**Activity**
Beneath this line is the data. Output exactly the lines from the line with "X40884308Y-17834138D01*" to the line with "X28595396Y-34025778D02*", both ends included, and nothing more.

**Source records**
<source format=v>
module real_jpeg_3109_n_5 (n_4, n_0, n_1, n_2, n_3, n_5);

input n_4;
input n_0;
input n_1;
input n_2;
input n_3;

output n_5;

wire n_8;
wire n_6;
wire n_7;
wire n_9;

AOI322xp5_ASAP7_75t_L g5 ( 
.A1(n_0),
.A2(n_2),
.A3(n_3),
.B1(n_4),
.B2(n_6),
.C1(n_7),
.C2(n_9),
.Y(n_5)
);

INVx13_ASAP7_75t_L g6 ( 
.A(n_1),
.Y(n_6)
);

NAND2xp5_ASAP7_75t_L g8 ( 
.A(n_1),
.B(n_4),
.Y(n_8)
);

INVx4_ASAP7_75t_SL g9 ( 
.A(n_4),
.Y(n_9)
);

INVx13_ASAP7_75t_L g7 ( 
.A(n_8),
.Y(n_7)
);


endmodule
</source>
==
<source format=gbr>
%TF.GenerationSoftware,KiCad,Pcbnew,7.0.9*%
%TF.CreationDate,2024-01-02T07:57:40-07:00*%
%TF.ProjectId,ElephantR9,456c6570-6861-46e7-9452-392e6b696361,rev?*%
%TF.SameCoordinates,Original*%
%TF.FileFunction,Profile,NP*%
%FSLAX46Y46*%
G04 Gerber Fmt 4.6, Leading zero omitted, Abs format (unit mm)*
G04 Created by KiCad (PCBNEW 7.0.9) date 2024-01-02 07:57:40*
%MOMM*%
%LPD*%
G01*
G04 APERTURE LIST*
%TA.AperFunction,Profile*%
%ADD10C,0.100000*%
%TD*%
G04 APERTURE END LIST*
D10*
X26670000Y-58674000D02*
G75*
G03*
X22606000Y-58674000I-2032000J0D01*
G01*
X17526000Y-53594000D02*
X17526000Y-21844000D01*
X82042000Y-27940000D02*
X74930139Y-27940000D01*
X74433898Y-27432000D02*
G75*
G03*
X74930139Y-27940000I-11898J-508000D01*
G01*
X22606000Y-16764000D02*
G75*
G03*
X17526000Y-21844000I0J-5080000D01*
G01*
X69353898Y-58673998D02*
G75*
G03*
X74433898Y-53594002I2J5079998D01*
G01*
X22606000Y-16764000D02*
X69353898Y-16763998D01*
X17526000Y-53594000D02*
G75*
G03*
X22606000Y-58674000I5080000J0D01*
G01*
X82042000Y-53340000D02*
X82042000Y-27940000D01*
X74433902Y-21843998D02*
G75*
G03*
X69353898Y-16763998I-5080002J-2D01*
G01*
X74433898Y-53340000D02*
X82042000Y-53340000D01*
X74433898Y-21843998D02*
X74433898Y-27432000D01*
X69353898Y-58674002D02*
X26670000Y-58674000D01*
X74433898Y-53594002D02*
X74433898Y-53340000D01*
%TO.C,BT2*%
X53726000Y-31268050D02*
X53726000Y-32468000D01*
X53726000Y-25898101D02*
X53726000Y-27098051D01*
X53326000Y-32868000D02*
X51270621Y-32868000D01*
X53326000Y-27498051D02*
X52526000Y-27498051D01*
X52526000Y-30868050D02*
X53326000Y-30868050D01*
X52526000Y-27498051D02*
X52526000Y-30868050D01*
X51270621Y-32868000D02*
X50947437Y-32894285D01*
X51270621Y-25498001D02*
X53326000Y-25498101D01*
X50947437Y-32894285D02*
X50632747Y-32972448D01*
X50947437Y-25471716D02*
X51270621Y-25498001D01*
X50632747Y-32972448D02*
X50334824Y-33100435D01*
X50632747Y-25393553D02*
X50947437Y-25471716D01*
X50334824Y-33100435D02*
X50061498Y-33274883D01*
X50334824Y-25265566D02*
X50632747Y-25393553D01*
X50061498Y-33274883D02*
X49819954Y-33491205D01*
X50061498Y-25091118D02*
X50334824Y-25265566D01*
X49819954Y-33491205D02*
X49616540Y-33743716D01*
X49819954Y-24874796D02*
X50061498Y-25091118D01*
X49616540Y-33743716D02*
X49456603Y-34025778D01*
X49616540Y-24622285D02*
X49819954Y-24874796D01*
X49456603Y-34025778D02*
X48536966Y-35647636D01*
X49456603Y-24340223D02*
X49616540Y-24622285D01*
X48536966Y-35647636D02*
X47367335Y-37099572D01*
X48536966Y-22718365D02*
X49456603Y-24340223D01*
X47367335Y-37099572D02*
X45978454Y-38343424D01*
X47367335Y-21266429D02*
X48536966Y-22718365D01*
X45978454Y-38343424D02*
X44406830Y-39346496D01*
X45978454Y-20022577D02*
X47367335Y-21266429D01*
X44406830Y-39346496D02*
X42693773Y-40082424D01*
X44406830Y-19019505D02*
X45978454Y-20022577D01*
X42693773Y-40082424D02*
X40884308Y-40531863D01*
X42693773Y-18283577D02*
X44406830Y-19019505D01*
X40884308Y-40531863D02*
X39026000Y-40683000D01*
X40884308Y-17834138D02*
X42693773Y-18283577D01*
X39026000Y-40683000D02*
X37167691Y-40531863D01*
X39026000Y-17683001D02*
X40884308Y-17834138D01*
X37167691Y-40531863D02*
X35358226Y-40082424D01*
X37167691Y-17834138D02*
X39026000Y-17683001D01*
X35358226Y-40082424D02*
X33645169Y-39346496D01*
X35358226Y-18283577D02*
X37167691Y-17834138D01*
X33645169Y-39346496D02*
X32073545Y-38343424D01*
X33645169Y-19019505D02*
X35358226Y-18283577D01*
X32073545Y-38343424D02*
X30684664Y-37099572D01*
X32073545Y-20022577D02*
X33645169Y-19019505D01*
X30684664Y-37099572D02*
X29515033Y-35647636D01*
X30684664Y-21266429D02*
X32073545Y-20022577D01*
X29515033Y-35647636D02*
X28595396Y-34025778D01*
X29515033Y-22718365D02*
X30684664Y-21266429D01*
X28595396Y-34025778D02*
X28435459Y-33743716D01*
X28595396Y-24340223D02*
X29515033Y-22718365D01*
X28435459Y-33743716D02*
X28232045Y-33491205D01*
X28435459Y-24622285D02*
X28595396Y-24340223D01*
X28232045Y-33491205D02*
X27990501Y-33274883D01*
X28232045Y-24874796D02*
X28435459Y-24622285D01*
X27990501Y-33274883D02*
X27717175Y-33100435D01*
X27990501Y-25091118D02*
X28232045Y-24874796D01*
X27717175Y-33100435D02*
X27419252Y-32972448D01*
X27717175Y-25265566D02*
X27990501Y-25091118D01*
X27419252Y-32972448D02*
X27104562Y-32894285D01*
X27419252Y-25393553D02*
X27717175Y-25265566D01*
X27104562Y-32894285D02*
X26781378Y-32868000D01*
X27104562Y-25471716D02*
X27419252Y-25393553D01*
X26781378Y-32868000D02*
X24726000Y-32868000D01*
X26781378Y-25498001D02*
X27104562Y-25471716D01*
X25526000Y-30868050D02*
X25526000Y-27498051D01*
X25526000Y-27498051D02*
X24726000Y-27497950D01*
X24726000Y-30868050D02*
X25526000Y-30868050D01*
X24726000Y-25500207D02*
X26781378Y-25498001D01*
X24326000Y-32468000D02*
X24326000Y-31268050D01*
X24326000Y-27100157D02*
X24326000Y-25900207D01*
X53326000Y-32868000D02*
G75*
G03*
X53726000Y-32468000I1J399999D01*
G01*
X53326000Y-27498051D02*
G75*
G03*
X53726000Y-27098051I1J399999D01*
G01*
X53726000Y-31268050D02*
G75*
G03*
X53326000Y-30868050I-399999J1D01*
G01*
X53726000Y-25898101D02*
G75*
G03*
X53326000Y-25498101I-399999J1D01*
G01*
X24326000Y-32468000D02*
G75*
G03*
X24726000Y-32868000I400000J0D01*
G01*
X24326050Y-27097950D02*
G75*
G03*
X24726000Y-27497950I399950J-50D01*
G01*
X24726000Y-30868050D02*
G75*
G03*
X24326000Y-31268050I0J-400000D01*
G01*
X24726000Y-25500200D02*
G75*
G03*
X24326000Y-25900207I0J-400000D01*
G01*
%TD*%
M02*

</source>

**Solution for this problem**
X40884308Y-17834138D01*
X37167691Y-40531863D02*
X35358226Y-40082424D01*
X37167691Y-17834138D02*
X39026000Y-17683001D01*
X35358226Y-40082424D02*
X33645169Y-39346496D01*
X35358226Y-18283577D02*
X37167691Y-17834138D01*
X33645169Y-39346496D02*
X32073545Y-38343424D01*
X33645169Y-19019505D02*
X35358226Y-18283577D01*
X32073545Y-38343424D02*
X30684664Y-37099572D01*
X32073545Y-20022577D02*
X33645169Y-19019505D01*
X30684664Y-37099572D02*
X29515033Y-35647636D01*
X30684664Y-21266429D02*
X32073545Y-20022577D01*
X29515033Y-35647636D02*
X28595396Y-34025778D01*
X29515033Y-22718365D02*
X30684664Y-21266429D01*
X28595396Y-34025778D02*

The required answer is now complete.